Stored records:

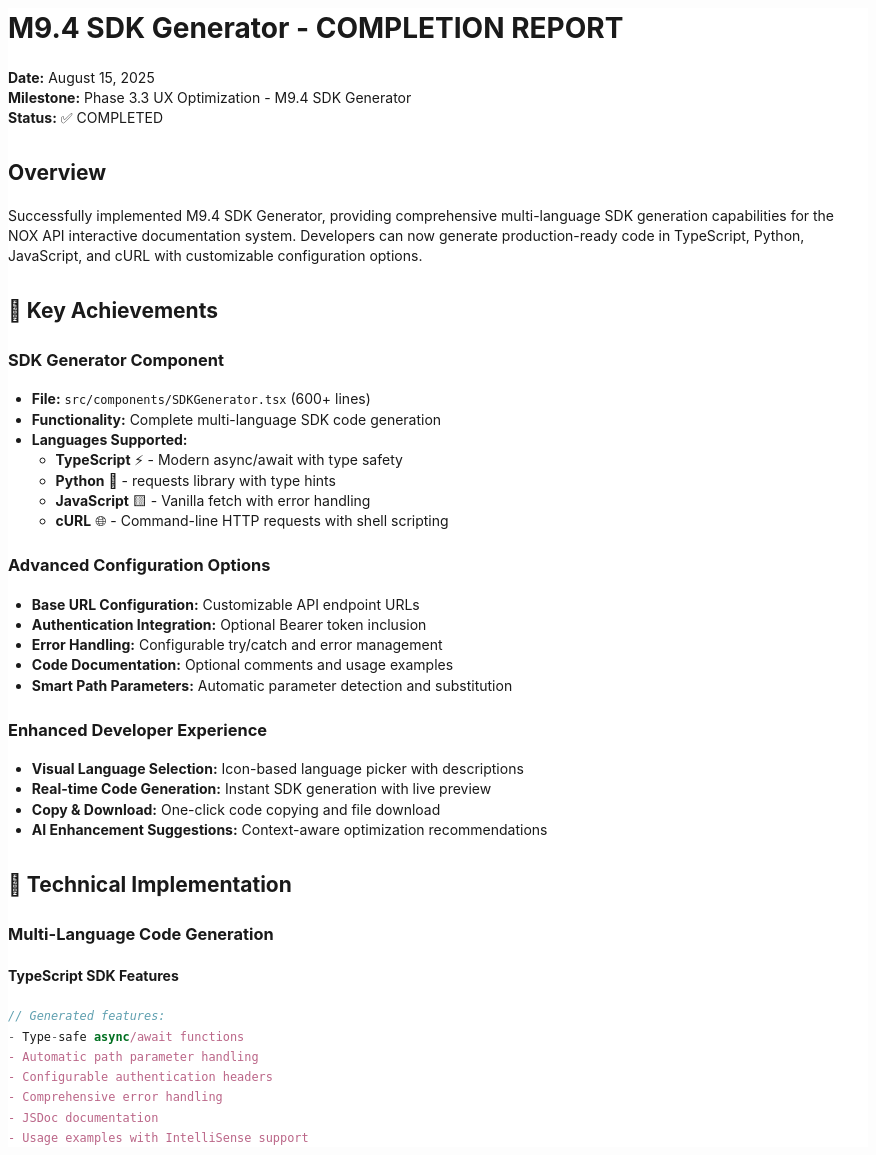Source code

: # M9.4 SDK Generator - COMPLETION REPORT

**Date:** August 15, 2025  
**Milestone:** Phase 3.3 UX Optimization - M9.4 SDK Generator  
**Status:** ✅ COMPLETED  

## Overview

Successfully implemented M9.4 SDK Generator, providing comprehensive multi-language SDK generation capabilities for the NOX API interactive documentation system. Developers can now generate production-ready code in TypeScript, Python, JavaScript, and cURL with customizable configuration options.

## 🚀 Key Achievements

### SDK Generator Component
- **File:** `src/components/SDKGenerator.tsx` (600+ lines)
- **Functionality:** Complete multi-language SDK code generation
- **Languages Supported:**
  - **TypeScript** ⚡ - Modern async/await with type safety
  - **Python** 🐍 - requests library with type hints
  - **JavaScript** 🟨 - Vanilla fetch with error handling
  - **cURL** 🌐 - Command-line HTTP requests with shell scripting

### Advanced Configuration Options
- **Base URL Configuration:** Customizable API endpoint URLs
- **Authentication Integration:** Optional Bearer token inclusion
- **Error Handling:** Configurable try/catch and error management
- **Code Documentation:** Optional comments and usage examples
- **Smart Path Parameters:** Automatic parameter detection and substitution

### Enhanced Developer Experience
- **Visual Language Selection:** Icon-based language picker with descriptions
- **Real-time Code Generation:** Instant SDK generation with live preview
- **Copy & Download:** One-click code copying and file download
- **AI Enhancement Suggestions:** Context-aware optimization recommendations

## 🎯 Technical Implementation

### Multi-Language Code Generation

#### TypeScript SDK Features
```typescript
// Generated features:
- Type-safe async/await functions
- Automatic path parameter handling
- Configurable authentication headers
- Comprehensive error handling
- JSDoc documentation
- Usage examples with IntelliSense support
```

▶ [PROBLEM REQUIREMENTS] Read the lines above. Gather those in which the string "with" is found.

▶ [WRITTEN SOLUTION]
Successfully implemented M9.4 SDK Generator, providing comprehensive multi-language SDK generation capabilities for the NOX API interactive documentation system. Developers can now generate production-ready code in TypeScript, Python, JavaScript, and cURL with customizable configuration options.
  - **TypeScript** ⚡ - Modern async/await with type safety
  - **Python** 🐍 - requests library with type hints
  - **JavaScript** 🟨 - Vanilla fetch with error handling
  - **cURL** 🌐 - Command-line HTTP requests with shell scripting
- **Visual Language Selection:** Icon-based language picker with descriptions
- **Real-time Code Generation:** Instant SDK generation with live preview
- Usage examples with IntelliSense support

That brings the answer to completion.